Methyl tertiary (tert)-butyl ether (MTBE), an octane enhancer and a fuel oxygenate in reformulated gasoline, has received increasing public attention. MTBE was first used in gasoline as an octane enhancer, and later to reduce emissions of carbon monoxide and formation of ozone as mandated by the Clean Air Act Amendments of 1990. Because of its low cost, ease of production, and favorable transfer and blending characteristics, MTBE became the most commonly used fuel oxygenates. As MTBE use increased in the mid-1990s, the frequency and extent of contamination were quickly visible across the United States. The widespread use of MTBE to reduce air pollution has instead resulted in major contamination of water resources. Once fuel oxygenates are released to the environment, their behavior is largely determined by how they partition in gasoline, air, water, and onto subsurface solids. The physical and chemical properties of MTBE make environmental contamination a challenging problem. Relative to other gasoline components, such as benzene, toluene, and other aromatic hydrocarbons, MTBE has a higher vapor pressure, and will volatilize easily from the nonaqueous phase.

DATA EXTRACT -
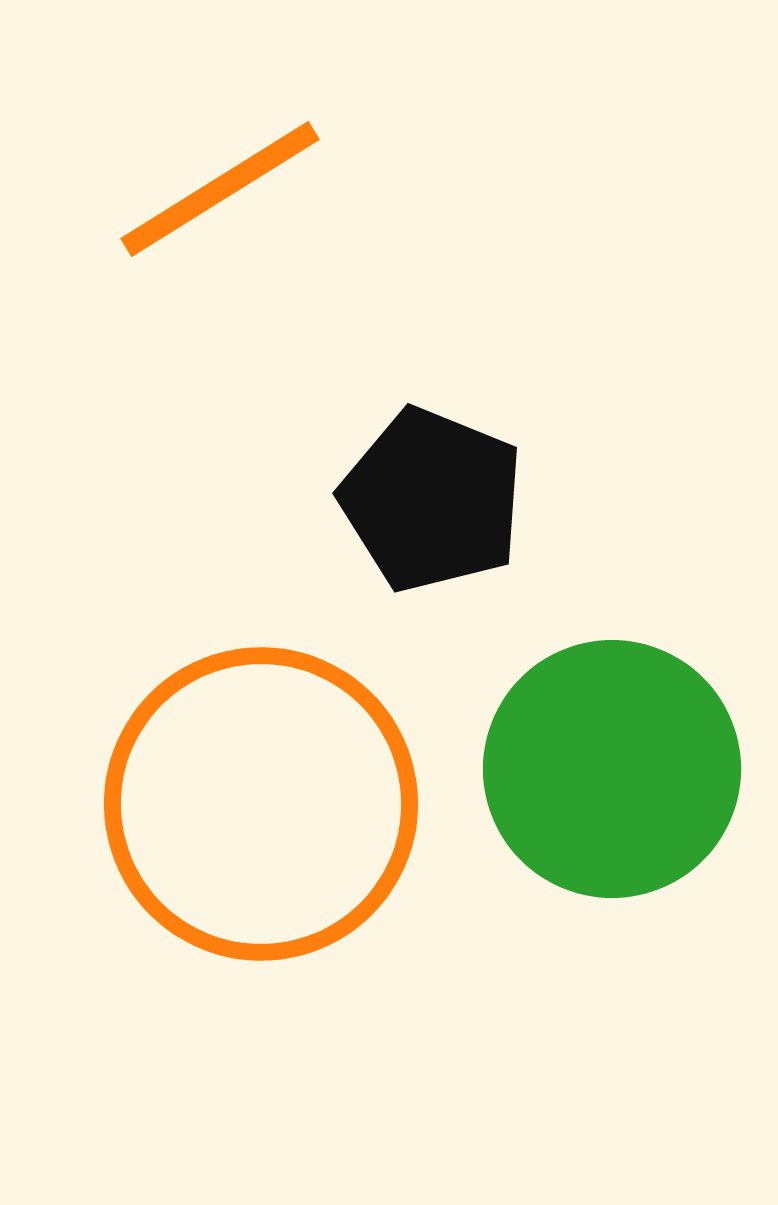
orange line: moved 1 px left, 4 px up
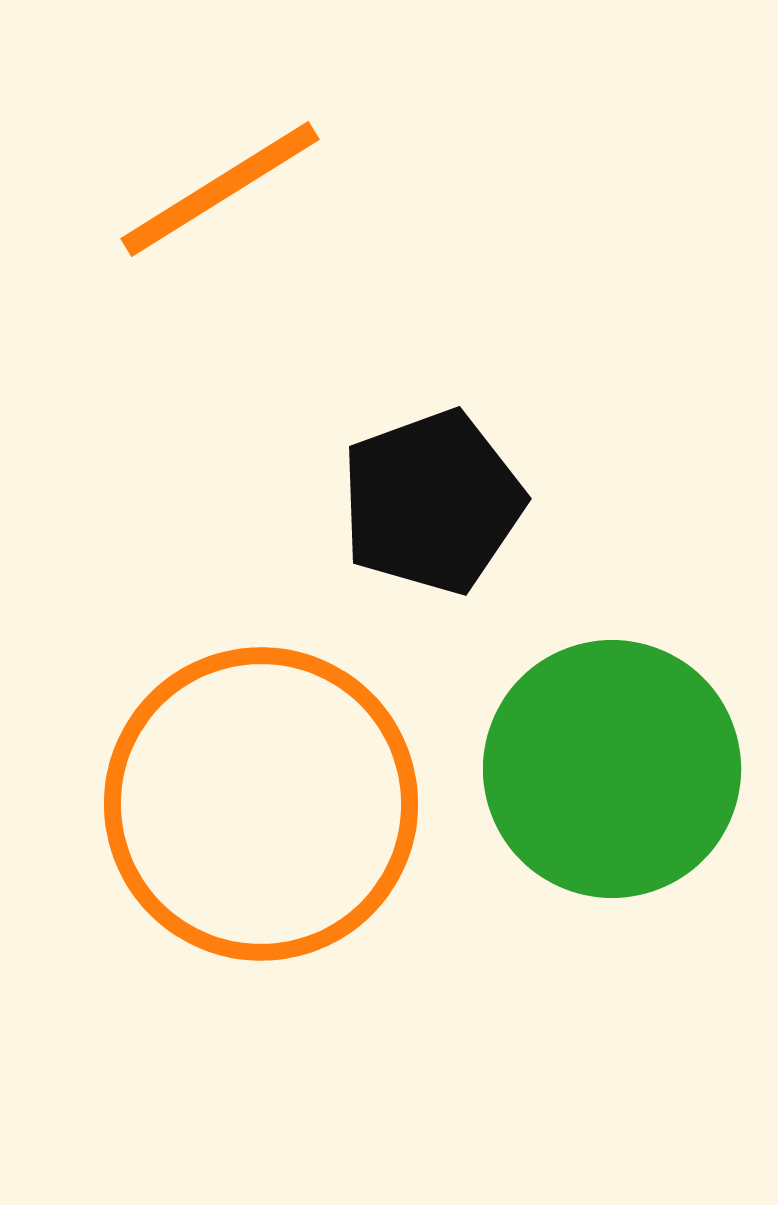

PROBLEMS AND TASKS -
#1 Answer these questions from the MTBE text.
(a) Which legislation mandated the use of MTBE to reduce carbon monoxide emissions and ozone formation?
(b) In what period did MTBE use increase?
(c) Compared with benzene, toluene, and other aromatic hydrocarbons, which property of MTBE is higher?
#2 Translate this sentence from the MTBE text into Spanish: "The widespread use of MTBE to reduce air pollution has instead resulted in major contamination of water resources."

TASK ANSWERS -
#1
(a) The Clean Air Act Amendments of 1990.
(b) The mid-1990s.
(c) Its vapor pressure.

#2 El uso generalizado del MTBE para reducir la contaminación del aire ha provocado, en cambio, una importante contaminación de los recursos hídricos.